You have probably written copious notes about your character, developing a back story and a set of experiences and memories that will determine how they react during your novel to the various situations you will throw at them. You will know what your character stands for, what is important to them, what they believe in and what drives them. These are all fairly standard processes of creative writing and you will be more familiar with them than I. It’s all about interrogating your character isn’t it and being able to answer confidently how they would respond to different scenarios.
But what are these Meta-Programmes and how can it help you to know about them?
They are filters on our world which will add any dimension to the understanding of your character.
1. Towards / Away from – is your character motivated by what they do want and driven forwards towards their goals or do they focus on what they want to avoid. Do they for example look to achieve something or do they seek to avoid confrontation, avoid failure, avoid risk?

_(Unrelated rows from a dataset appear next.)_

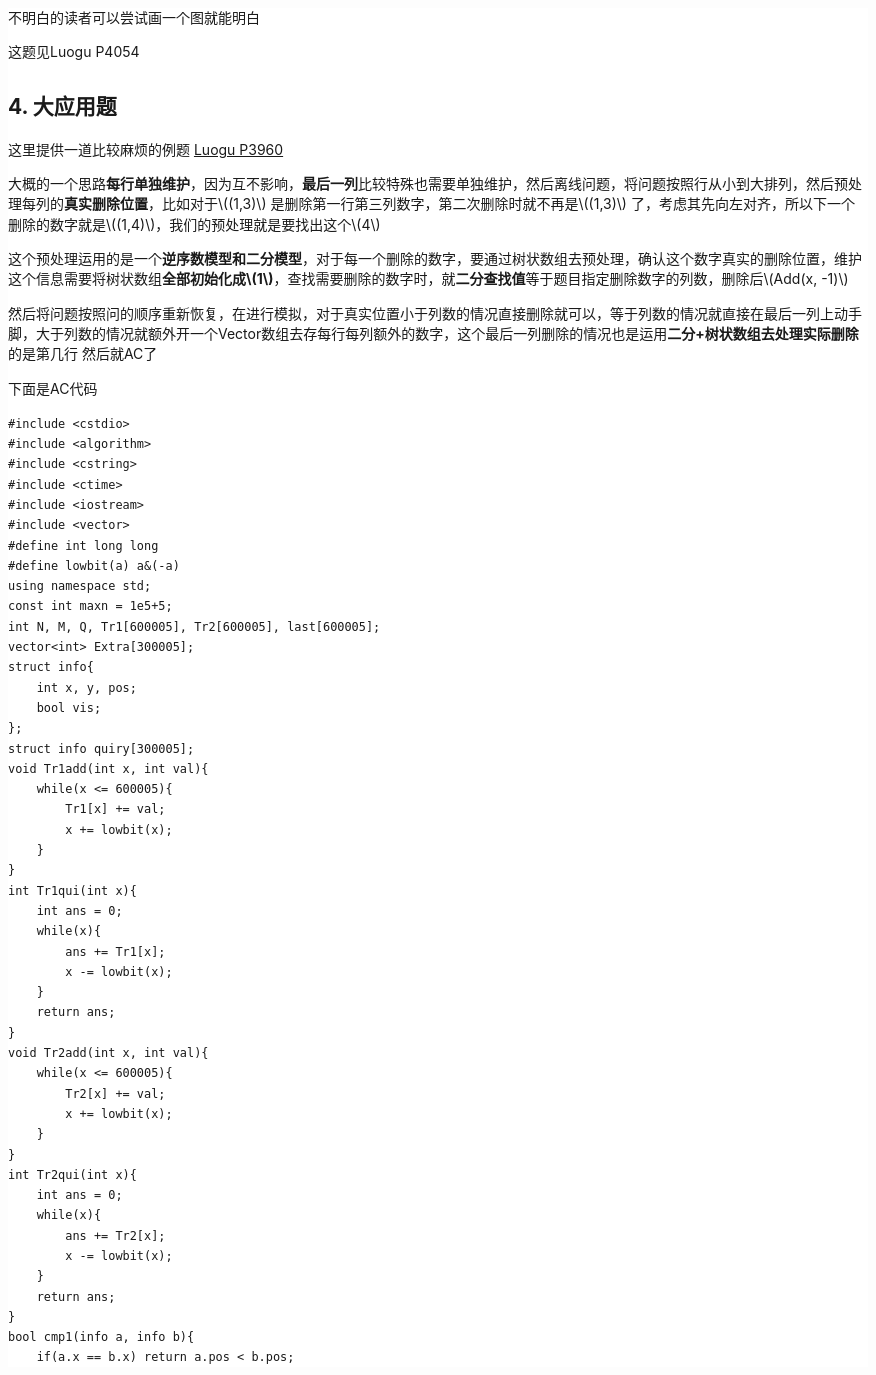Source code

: 不明白的读者可以尝试画一个图就能明白

这题见Luogu P4054

4\. 大应用题
--------

这里提供一道比较麻烦的例题 [Luogu P3960](https://www.luogu.com.cn/problem/P3960)

大概的一个思路**每行单独维护**，因为互不影响，**最后一列**比较特殊也需要单独维护，然后离线问题，将问题按照行从小到大排列，然后预处理每列的**真实删除位置**，比如对于\\((1,3)\\) 是删除第一行第三列数字，第二次删除时就不再是\\((1,3)\\) 了，考虑其先向左对齐，所以下一个删除的数字就是\\((1,4)\\)，我们的预处理就是要找出这个\\(4\\)

这个预处理运用的是一个**逆序数模型和二分模型**，对于每一个删除的数字，要通过树状数组去预处理，确认这个数字真实的删除位置，维护这个信息需要将树状数组**全部初始化成\\(1\\)**，查找需要删除的数字时，就**二分查找值**等于题目指定删除数字的列数，删除后\\(Add(x, -1)\\)

然后将问题按照问的顺序重新恢复，在进行模拟，对于真实位置小于列数的情况直接删除就可以，等于列数的情况就直接在最后一列上动手脚，大于列数的情况就额外开一个Vector数组去存每行每列额外的数字，这个最后一列删除的情况也是运用**二分+树状数组去处理实际删除**的是第几行 然后就AC了

下面是AC代码

    #include <cstdio>
    #include <algorithm>
    #include <cstring>
    #include <ctime>
    #include <iostream>
    #include <vector>
    #define int long long
    #define lowbit(a) a&(-a)
    using namespace std;
    const int maxn = 1e5+5;
    int N, M, Q, Tr1[600005], Tr2[600005], last[600005];
    vector<int> Extra[300005];
    struct info{
        int x, y, pos;
        bool vis;
    };
    struct info quiry[300005];
    void Tr1add(int x, int val){
        while(x <= 600005){
            Tr1[x] += val;
            x += lowbit(x);
        }
    }
    int Tr1qui(int x){
        int ans = 0;
        while(x){
            ans += Tr1[x];
            x -= lowbit(x);
        }
        return ans;
    }
    void Tr2add(int x, int val){
        while(x <= 600005){
            Tr2[x] += val;
            x += lowbit(x);
        }
    }
    int Tr2qui(int x){
        int ans = 0;
        while(x){
            ans += Tr2[x];
            x -= lowbit(x);
        }
        return ans;
    }
    bool cmp1(info a, info b){
        if(a.x == b.x) return a.pos < b.pos;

2. Internal / external referencing – do they seek to gain the approval of others, or does it matter more that they are true to their own beliefs and values?
3. Past/present/future – where do they place their focus? Do they live very much in the present, do they think of what they want in the future or do they dwell on the past?
4. Choices/process – does your character thrive on choices or do they just go through life like a ‘to do’ list?
5. Big chunk/small chunk – some people are better at concept thinking, broad brush ideas but are less good at the detail. Where does your character excel? If you have two main characters it may help the pace to have one small chunk, the person who can organise and manage detail and the other with the blue sky thinking.
6. Associate/disassociate – someone who associates is one who can empathize easily and feel the pain of others as if it were there own. Someone who disassociates will notice the others’ pain but from a distance. They will not be affected by it. This distancing can be a useful tool when you want to encourage the reader to stand back and notice something.